I mean, obviously I’ve seen them, laughed when they’ve been passed along, and made a note so that I could share them myself later.
I’ve even searched for them once or twice on Giphy.
But deep down, I knew I was a fraud, someone who feared the day when an editor would say, “Hey, can you whip up a funny GIF about this?” and I’d have to admit that I didn’t have any idea what I was doing.
That’s why I breathed a sigh of relief when I learned that Imgur was launching Video to GIF — as the name implies, it allows you to easily convert online videos into GIFs. In fact, the popular image-sharing service describes this as “the easiest and fastest way to make awesome GIFs from videos.”
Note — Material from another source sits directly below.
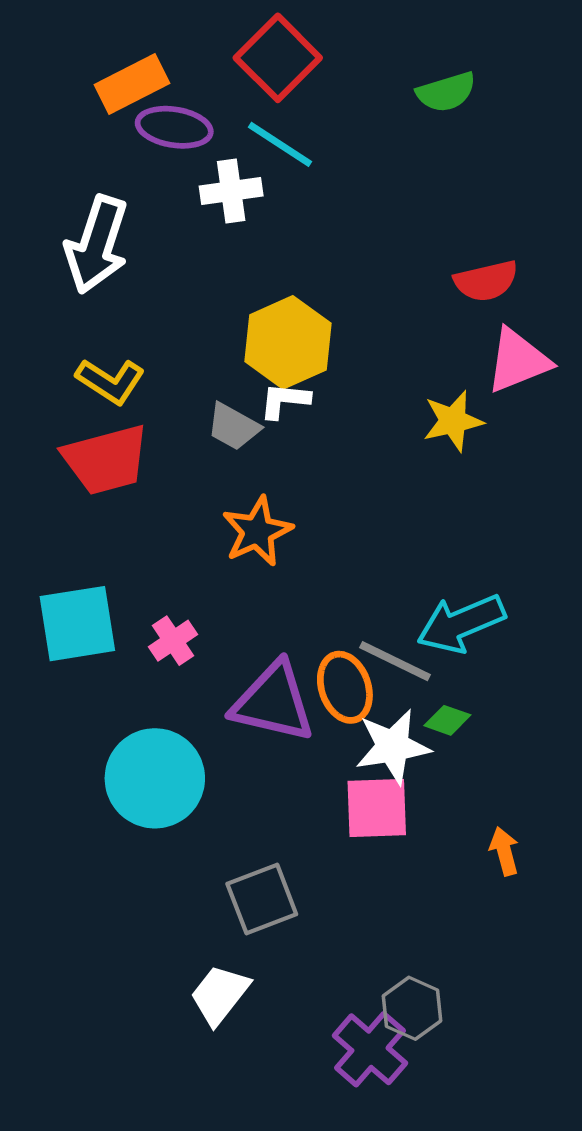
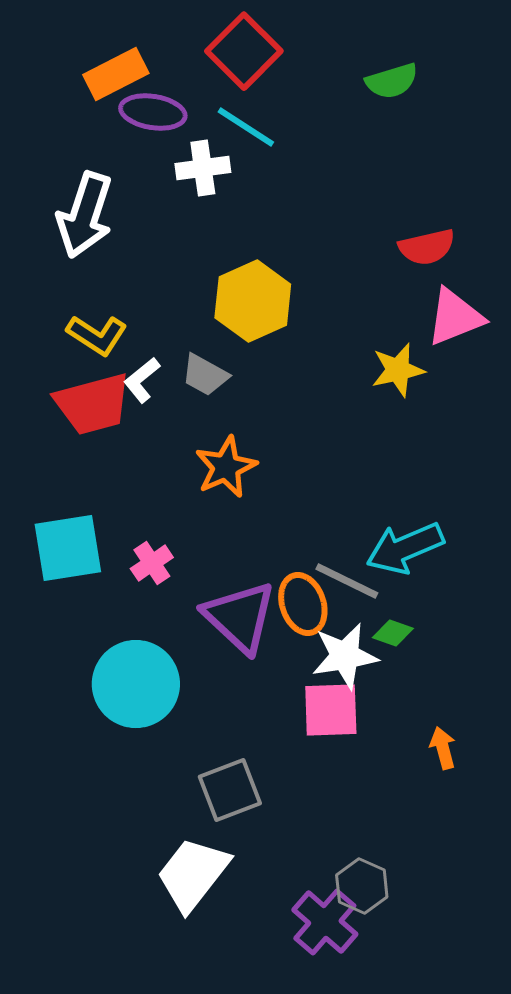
white L-shape: (285, 400) -> (142, 380), moved, turned -45
purple triangle: (273, 702) -> (240, 617), turned 30
white trapezoid: (220, 995) -> (193, 874), size x1.4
Since I haven’t actually created a GIF before (yes, it’s embarrassing, we discussed this already), I don’t know whether this is truly the easiest and fastest method (YouTube, by the way, has also been rolling out its own built-in GIF creator), but it is pretty friendly to neophytes like me.
You just enter a video URL, select the portion of the video that you want to convert, add some text, and voila, you’ve got a GIF a few seconds later.
Imgur says the tool is compatible with more than 500 video sites, including YouTube, Vimeo, and Vine.
http://i.imgur.com/fxam3Rx.gifv
Even I managed to do it. I’ll admit I had a brief moment of panic when I got confused by the various markers showing the start, stop, and current play points in the video, but nonetheless, I did it. Even if it’s a dumb inside joke (borrowed from HBO’s Silicon Valley), and even if I haven’t figured out how to make the text larger, I still feel a ridiculous sense of accomplishment. GIFs, I will never fear you again.
And if you weren’t looking for a new GIF-making tool, it’s still interesting to see Imgur expand — maybe it can turn lurkers who pop by the site into active posters. In the press release announcing the tool, Director of Product Sam Gerstenzang said the company is “democratizing GIF creation for everyone.”